*Task item*
What you return must match the records word for word, except that images are dropped.

*Data provided*
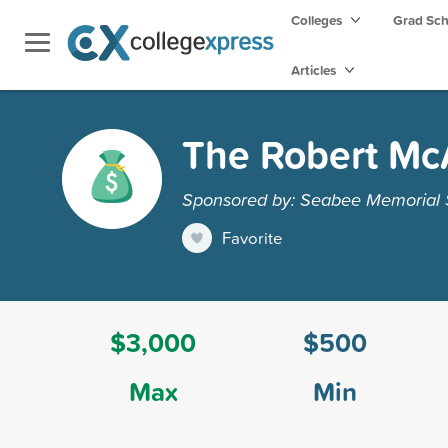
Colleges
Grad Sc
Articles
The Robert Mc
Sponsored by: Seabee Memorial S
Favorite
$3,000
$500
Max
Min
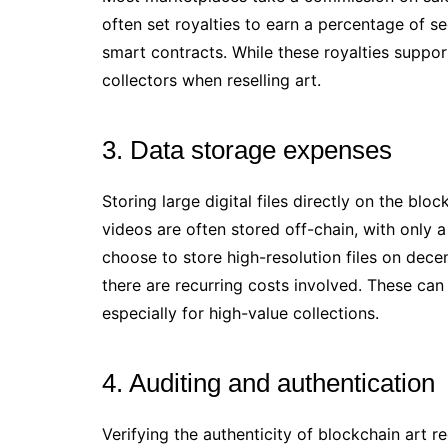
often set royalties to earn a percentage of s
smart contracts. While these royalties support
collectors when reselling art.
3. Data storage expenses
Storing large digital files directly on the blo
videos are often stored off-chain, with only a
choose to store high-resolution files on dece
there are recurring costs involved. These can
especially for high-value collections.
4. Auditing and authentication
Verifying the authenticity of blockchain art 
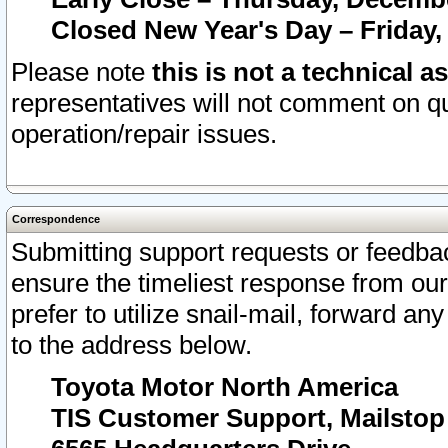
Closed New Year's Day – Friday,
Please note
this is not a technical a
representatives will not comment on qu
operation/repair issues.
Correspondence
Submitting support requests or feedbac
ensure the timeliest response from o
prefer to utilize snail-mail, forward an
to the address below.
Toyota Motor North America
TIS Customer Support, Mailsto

*Task answer*
Colleges
Grad Sc
Articles
The Robert Mc
Sponsored by: Seabee Memorial S
Favorite
$3,000
$500
Max
Min
often set royalties to earn a percentage of s
smart contracts. While these royalties support
collectors when reselling art.
3. Data storage expenses
Storing large digital files directly on the blo
videos are often stored off-chain, with only a
choose to store high-resolution files on dece
there are recurring costs involved. These can
especially for high-value collections.
4. Auditing and authentication
Verifying the authenticity of blockchain art 
Closed New Year's Day – Friday,
Please note
this is not a technical a
representatives will not comment on qu
operation/repair issues.
Correspondence
Submitting support requests or feedbac
ensure the timeliest response from o
prefer to utilize snail-mail, forward an
to the address below.
Toyota Motor North America
TIS Customer Support, Mailsto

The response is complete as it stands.